- Work order: Copy out the following passage on Haskell lists and Prolog open-ended lists in full, character for character.

Haskell's lists are a lot like Prolog's open-ended lists, and co-recursion on lists is like tail recursion modulo cons. Once you instantiate that logvar - set a list's cell value from some expression - it just holds that value ready, there's no more reference to the originating context.

naturals( [A|T] ):- T=[B|R], B=A+1, naturals( T ). % "=" sic! ("thunk build-up")

To overcome Prolog's strictness we make future access drive the process:

naturals( nats(0) ).
next( nats(A), A, nats(B) ):- 
  B is A+1.                    % fix the evaluation to be done immediately
take( 0, Next, Z-Z, Next).
take( N, Next, [A|B]-Z, NZ):- N>0, !, next(Next,A,Next1),
  N1 is N-1,                
  take(N1,Next1,B-Z,NZ).

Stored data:
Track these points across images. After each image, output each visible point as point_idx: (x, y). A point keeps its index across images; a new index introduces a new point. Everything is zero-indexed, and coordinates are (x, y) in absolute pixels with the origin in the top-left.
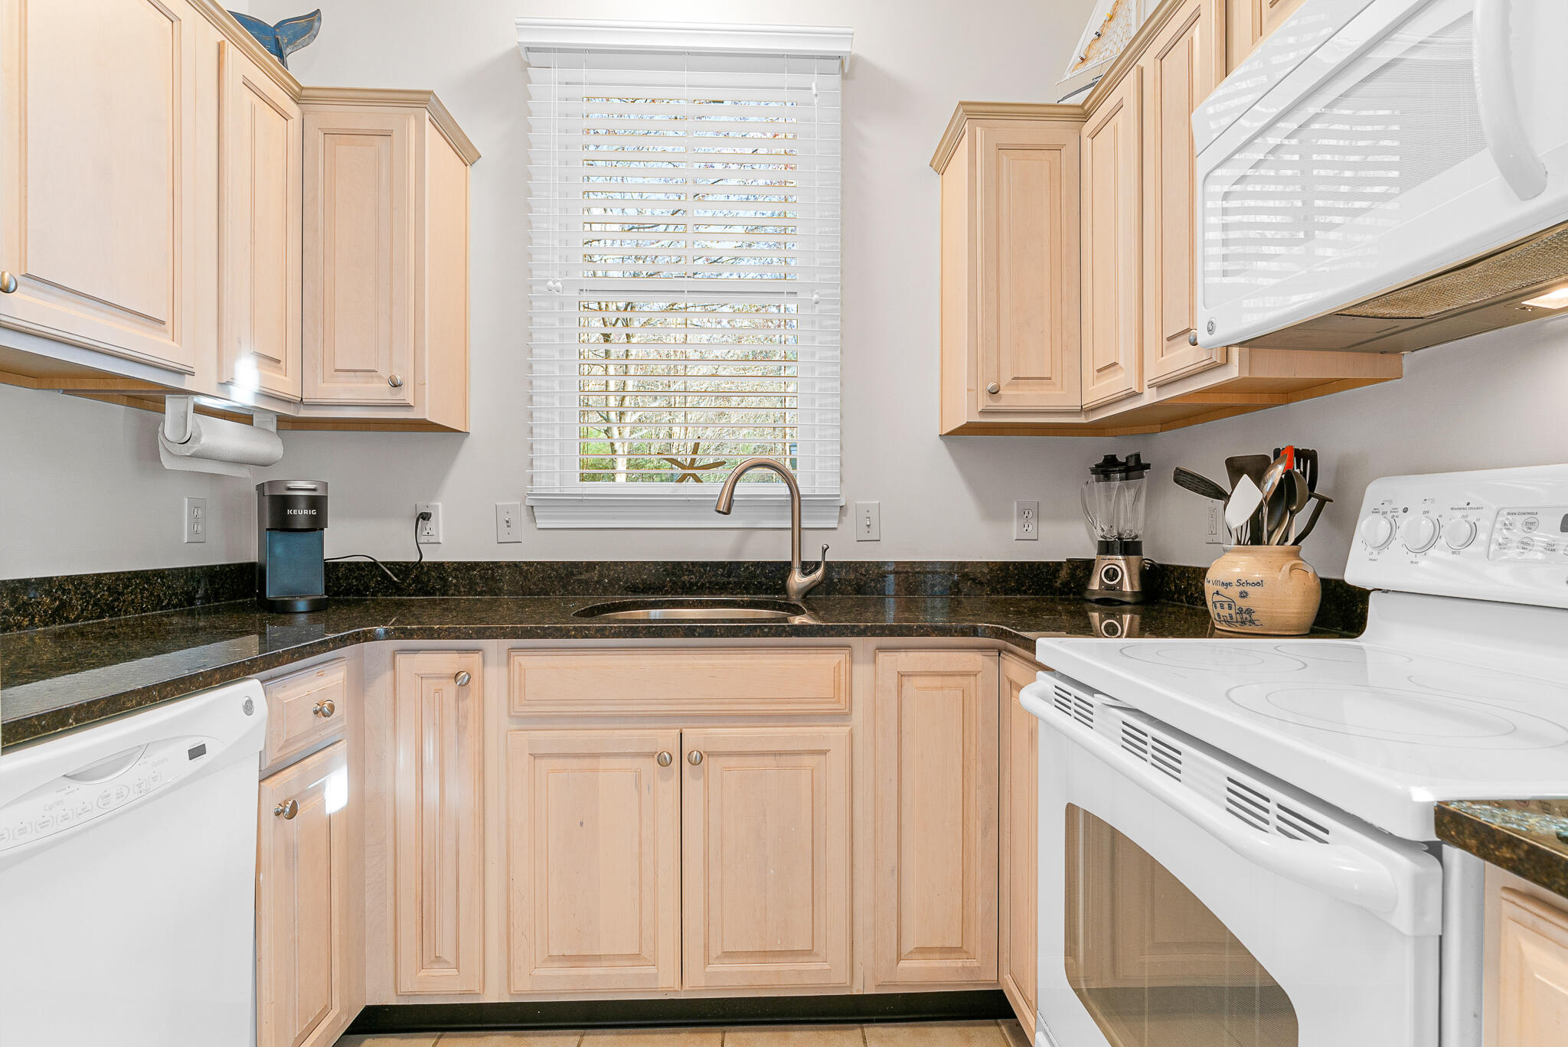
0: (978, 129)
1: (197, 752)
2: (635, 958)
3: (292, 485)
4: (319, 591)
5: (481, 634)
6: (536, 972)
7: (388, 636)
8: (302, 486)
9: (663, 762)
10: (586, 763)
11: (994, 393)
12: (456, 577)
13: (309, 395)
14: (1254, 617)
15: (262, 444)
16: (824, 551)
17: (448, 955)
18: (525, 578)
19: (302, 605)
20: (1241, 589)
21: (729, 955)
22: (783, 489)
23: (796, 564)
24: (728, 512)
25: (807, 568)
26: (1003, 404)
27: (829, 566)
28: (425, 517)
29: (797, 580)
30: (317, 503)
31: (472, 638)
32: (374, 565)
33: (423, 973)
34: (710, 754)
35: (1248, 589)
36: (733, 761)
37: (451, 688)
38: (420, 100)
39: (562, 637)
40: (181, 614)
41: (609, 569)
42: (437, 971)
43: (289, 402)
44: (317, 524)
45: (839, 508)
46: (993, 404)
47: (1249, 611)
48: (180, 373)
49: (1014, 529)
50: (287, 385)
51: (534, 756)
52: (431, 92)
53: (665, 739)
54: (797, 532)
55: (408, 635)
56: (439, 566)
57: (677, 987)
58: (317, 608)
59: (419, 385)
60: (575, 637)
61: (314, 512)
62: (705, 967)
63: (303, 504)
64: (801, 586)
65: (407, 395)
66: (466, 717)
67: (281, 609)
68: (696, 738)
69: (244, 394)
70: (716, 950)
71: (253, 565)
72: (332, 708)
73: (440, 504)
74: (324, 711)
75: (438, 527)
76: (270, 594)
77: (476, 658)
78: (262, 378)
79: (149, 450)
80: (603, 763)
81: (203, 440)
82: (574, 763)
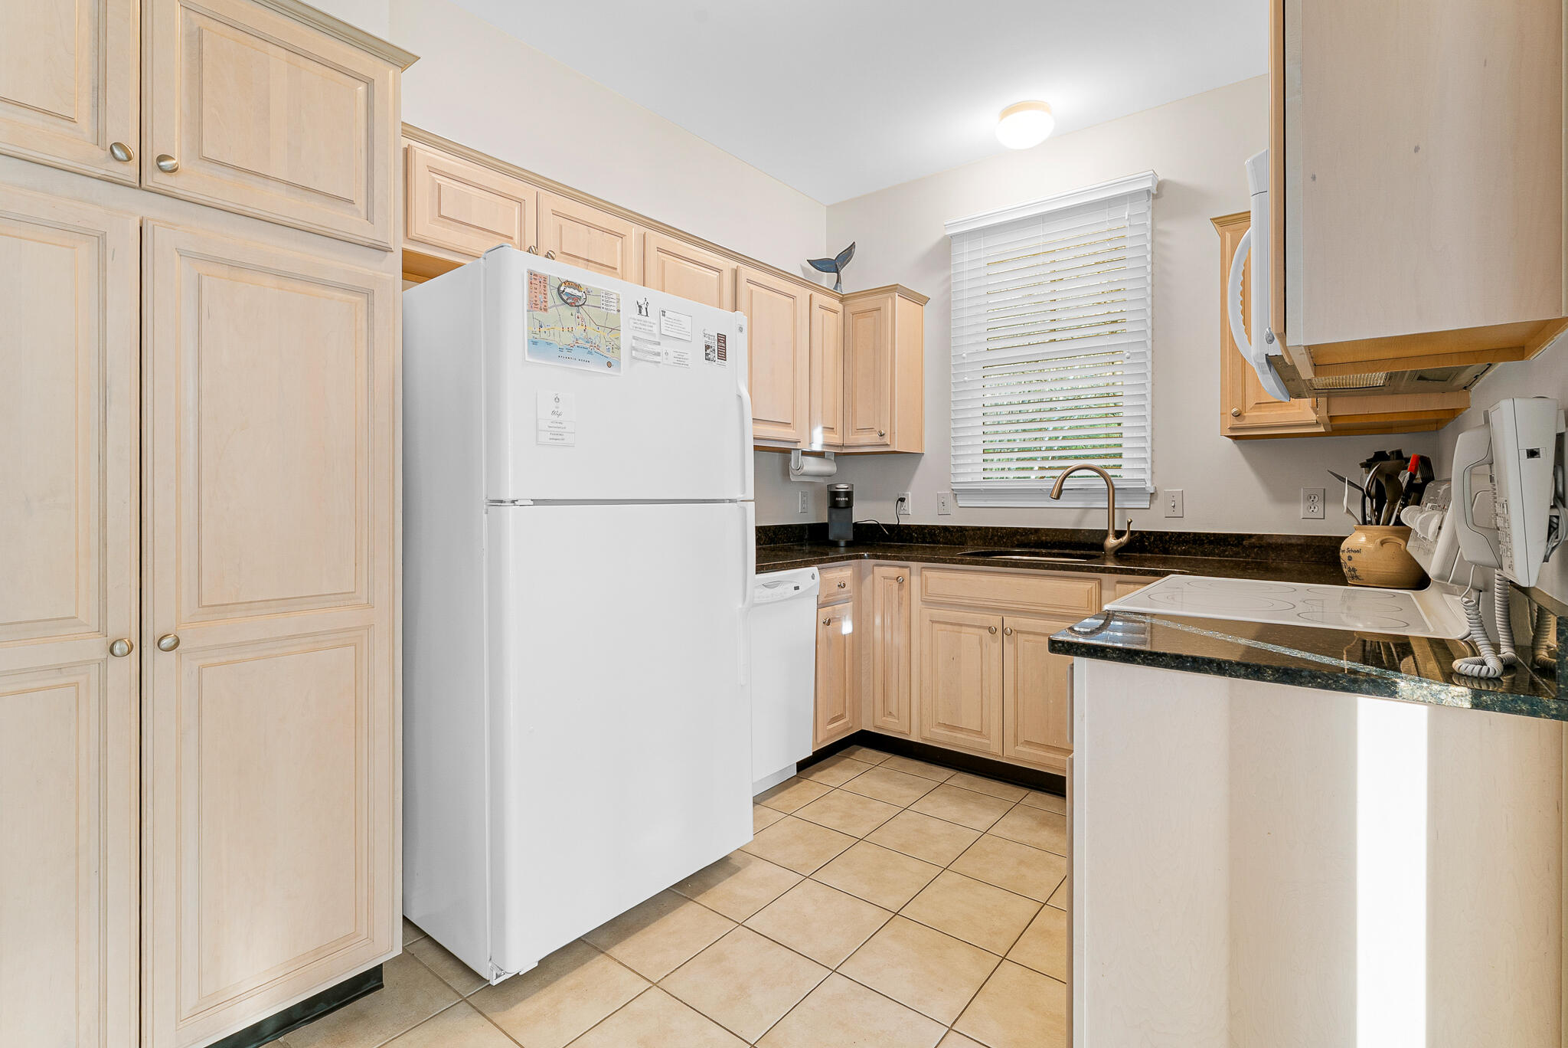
0: (1227, 233)
1: (797, 588)
2: (979, 733)
3: (838, 486)
4: (851, 537)
5: (907, 559)
6: (932, 729)
7: (870, 557)
8: (842, 487)
9: (992, 631)
10: (956, 628)
11: (1238, 415)
12: (916, 533)
13: (847, 442)
14: (1358, 574)
15: (828, 467)
16: (1129, 524)
17: (895, 713)
18: (952, 535)
19: (842, 543)
20: (1348, 554)
21: (1028, 743)
22: (1101, 484)
23: (1111, 531)
24: (1058, 498)
25: (1119, 534)
26: (1247, 422)
27: (1132, 533)
28: (902, 500)
29: (1111, 542)
30: (849, 494)
31: (903, 560)
32: (878, 525)
33: (884, 718)
34: (1018, 632)
35: (1352, 554)
36: (1031, 637)
37: (896, 585)
38: (893, 288)
39: (943, 563)
40: (797, 545)
41: (997, 531)
42: (890, 719)
43: (838, 446)
44: (849, 505)
45: (1149, 495)
46: (1237, 423)
47: (1354, 570)
48: (796, 442)
49: (1302, 510)
50: (836, 439)
51: (933, 622)
52: (897, 285)
53: (994, 621)
54: (1112, 509)
55: (878, 557)
56: (908, 527)
57: (1000, 754)
58: (849, 545)
59: (892, 434)
60: (949, 563)
61: (847, 499)
62: (1015, 747)
63: (843, 495)
64: (1112, 546)
65: (887, 439)
66: (902, 599)
67: (835, 544)
68: (1010, 622)
69: (817, 447)
70: (1021, 739)
71: (825, 523)
72: (844, 585)
73: (909, 493)
74: (842, 586)
75: (909, 505)
76: (831, 537)
77: (907, 571)
78: (824, 437)
79: (786, 472)
80: (964, 629)
81: (804, 468)
82: (949, 627)
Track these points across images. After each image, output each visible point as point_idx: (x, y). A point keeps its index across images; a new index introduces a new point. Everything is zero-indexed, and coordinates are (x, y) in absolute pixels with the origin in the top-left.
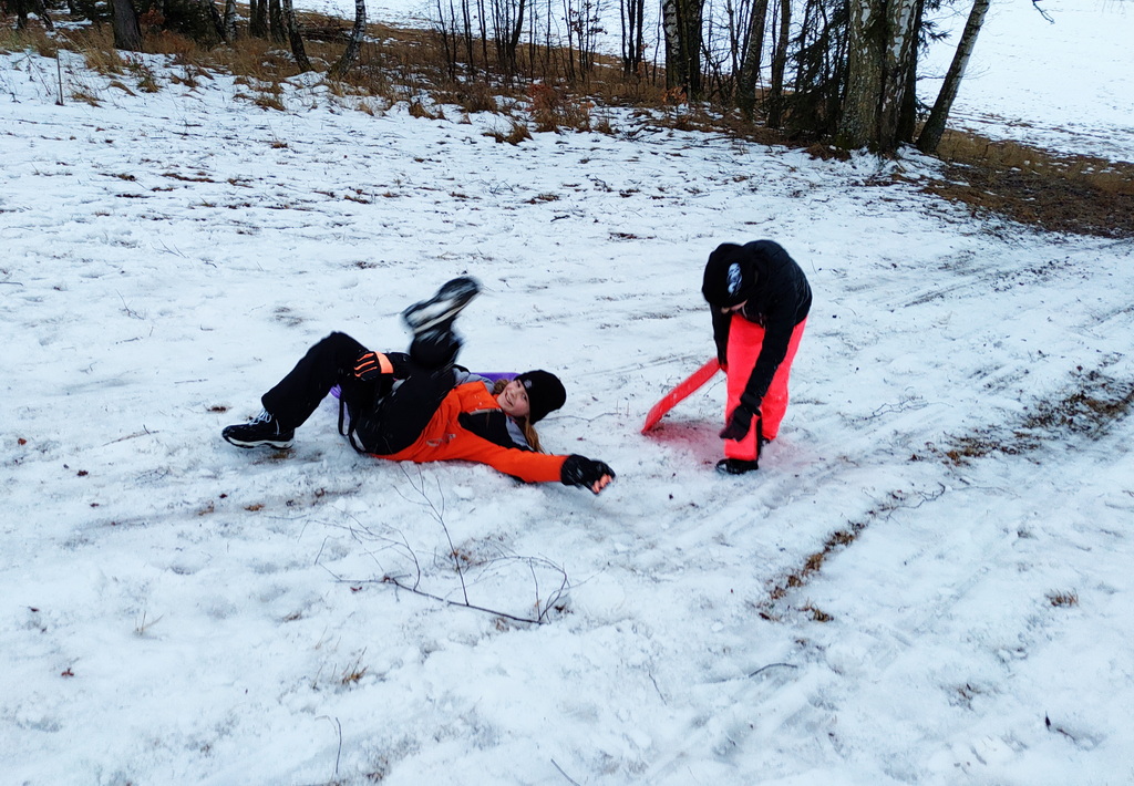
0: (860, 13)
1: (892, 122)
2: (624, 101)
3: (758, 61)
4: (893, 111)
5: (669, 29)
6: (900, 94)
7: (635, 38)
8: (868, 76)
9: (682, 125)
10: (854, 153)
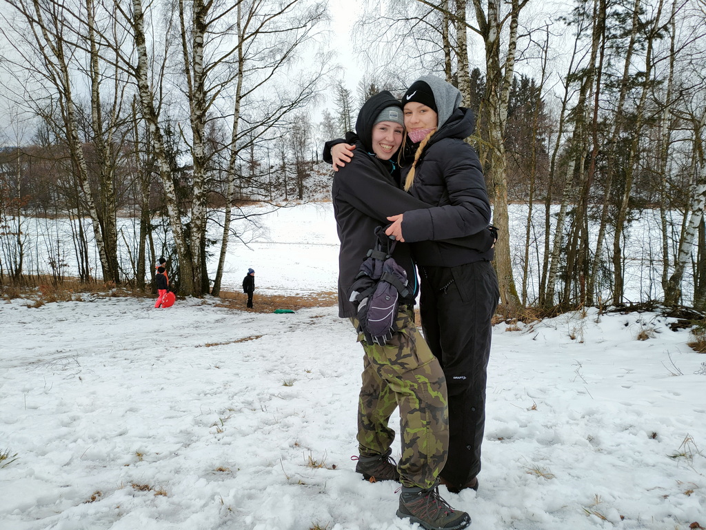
0: (180, 249)
1: (199, 286)
2: (85, 290)
3: (144, 270)
4: (199, 281)
5: (103, 260)
6: (200, 275)
7: (85, 266)
8: (187, 270)
9: (114, 295)
10: (187, 297)
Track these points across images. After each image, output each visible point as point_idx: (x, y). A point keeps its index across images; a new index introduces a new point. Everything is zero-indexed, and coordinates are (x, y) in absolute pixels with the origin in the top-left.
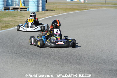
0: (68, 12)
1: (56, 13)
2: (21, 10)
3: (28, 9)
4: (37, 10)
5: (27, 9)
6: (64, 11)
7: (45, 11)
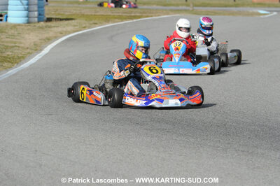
0: (101, 24)
1: (75, 26)
3: (7, 17)
4: (27, 18)
5: (4, 18)
6: (91, 22)
7: (46, 21)
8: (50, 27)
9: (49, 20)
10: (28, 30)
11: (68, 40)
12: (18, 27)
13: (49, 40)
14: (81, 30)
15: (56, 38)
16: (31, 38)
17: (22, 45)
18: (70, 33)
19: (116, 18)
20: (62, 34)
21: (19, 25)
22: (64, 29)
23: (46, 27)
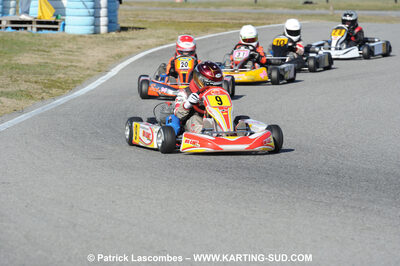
1: (158, 37)
2: (38, 29)
3: (64, 25)
4: (92, 27)
5: (60, 27)
8: (124, 39)
9: (124, 29)
10: (92, 43)
11: (146, 57)
12: (80, 39)
13: (120, 57)
14: (166, 44)
15: (131, 55)
16: (96, 54)
17: (82, 65)
18: (151, 47)
19: (218, 26)
20: (140, 48)
21: (81, 36)
22: (144, 42)
23: (119, 39)
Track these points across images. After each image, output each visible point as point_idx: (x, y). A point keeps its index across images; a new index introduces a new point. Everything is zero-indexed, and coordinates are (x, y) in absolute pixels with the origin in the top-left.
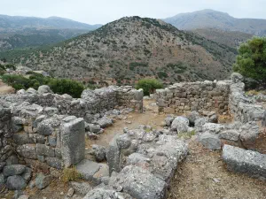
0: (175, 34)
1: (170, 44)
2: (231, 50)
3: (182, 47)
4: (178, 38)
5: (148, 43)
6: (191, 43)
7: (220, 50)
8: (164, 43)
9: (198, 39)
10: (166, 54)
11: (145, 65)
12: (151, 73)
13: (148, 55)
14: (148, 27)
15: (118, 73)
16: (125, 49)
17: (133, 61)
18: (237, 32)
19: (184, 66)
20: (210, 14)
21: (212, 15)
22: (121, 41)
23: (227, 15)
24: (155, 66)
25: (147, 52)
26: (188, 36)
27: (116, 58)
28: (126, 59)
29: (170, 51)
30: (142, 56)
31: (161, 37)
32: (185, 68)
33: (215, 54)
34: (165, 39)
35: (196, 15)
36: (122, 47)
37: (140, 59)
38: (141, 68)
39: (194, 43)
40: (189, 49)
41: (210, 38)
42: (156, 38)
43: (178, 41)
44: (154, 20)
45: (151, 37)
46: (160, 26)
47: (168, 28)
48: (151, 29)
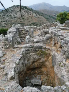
0: (33, 12)
1: (31, 16)
3: (36, 17)
4: (34, 13)
5: (23, 16)
8: (29, 16)
9: (41, 13)
10: (30, 19)
11: (24, 24)
14: (23, 9)
16: (15, 18)
18: (54, 11)
20: (44, 4)
21: (45, 4)
24: (27, 24)
25: (24, 19)
26: (38, 13)
27: (12, 22)
28: (16, 22)
29: (32, 18)
31: (28, 13)
32: (37, 24)
33: (47, 19)
34: (30, 14)
35: (40, 5)
37: (21, 22)
39: (40, 15)
40: (38, 17)
41: (45, 13)
42: (26, 13)
43: (34, 14)
44: (25, 7)
46: (27, 9)
47: (30, 10)
48: (24, 10)
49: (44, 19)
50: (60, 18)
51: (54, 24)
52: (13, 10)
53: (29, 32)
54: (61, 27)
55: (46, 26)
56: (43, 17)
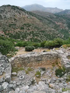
0: (25, 13)
2: (45, 18)
3: (28, 17)
4: (27, 14)
5: (15, 16)
6: (31, 16)
7: (41, 18)
8: (21, 16)
9: (34, 14)
10: (22, 20)
11: (15, 25)
12: (18, 28)
13: (16, 21)
15: (4, 29)
16: (6, 19)
17: (10, 24)
18: (46, 12)
19: (30, 24)
21: (37, 6)
22: (4, 15)
23: (42, 6)
24: (19, 25)
27: (2, 23)
28: (7, 23)
29: (24, 19)
30: (13, 21)
31: (20, 14)
32: (30, 25)
33: (40, 20)
34: (22, 14)
35: (32, 6)
36: (5, 18)
37: (12, 23)
38: (14, 26)
40: (31, 18)
41: (38, 14)
42: (18, 14)
44: (17, 7)
45: (16, 14)
46: (19, 9)
47: (22, 10)
48: (15, 10)
49: (37, 20)
52: (2, 9)
56: (35, 18)
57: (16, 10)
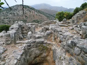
0: (35, 11)
1: (33, 14)
2: (51, 15)
3: (37, 15)
5: (26, 14)
6: (40, 14)
7: (48, 15)
8: (31, 14)
9: (42, 12)
10: (32, 17)
11: (26, 21)
13: (27, 18)
18: (53, 10)
19: (38, 21)
20: (45, 5)
22: (17, 13)
23: (50, 5)
24: (29, 21)
25: (26, 17)
28: (19, 19)
29: (34, 16)
31: (30, 12)
33: (47, 17)
34: (32, 12)
35: (41, 5)
36: (17, 15)
37: (24, 19)
39: (41, 14)
41: (46, 12)
43: (36, 13)
44: (28, 6)
45: (27, 12)
46: (30, 8)
47: (32, 9)
49: (45, 17)
50: (58, 17)
51: (53, 21)
52: (16, 8)
53: (31, 29)
54: (60, 24)
55: (47, 23)
56: (44, 15)
57: (27, 8)
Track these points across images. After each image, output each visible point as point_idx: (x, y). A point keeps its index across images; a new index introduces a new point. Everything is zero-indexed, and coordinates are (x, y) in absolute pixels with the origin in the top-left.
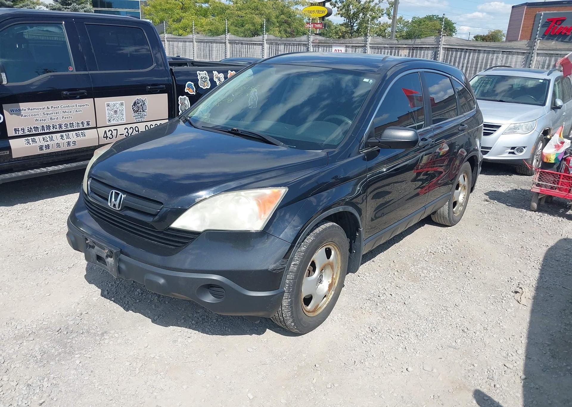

- Answer for this exercise:
Haskell's lists are a lot like Prolog's open-ended lists, and co-recursion on lists is like tail recursion modulo cons. Once you instantiate that logvar - set a list's cell value from some expression - it just holds that value ready, there's no more reference to the originating context.

naturals( [A|T] ):- T=[B|R], B=A+1, naturals( T ). % "=" sic! ("thunk build-up")

To overcome Prolog's strictness we make future access drive the process:

naturals( nats(0) ).
next( nats(A), A, nats(B) ):- 
  B is A+1.                    % fix the evaluation to be done immediately
take( 0, Next, Z-Z, Next).
take( N, Next, [A|B]-Z, NZ):- N>0, !, next(Next,A,Next1),
  N1 is N-1,                
  take(N1,Next1,B-Z,NZ).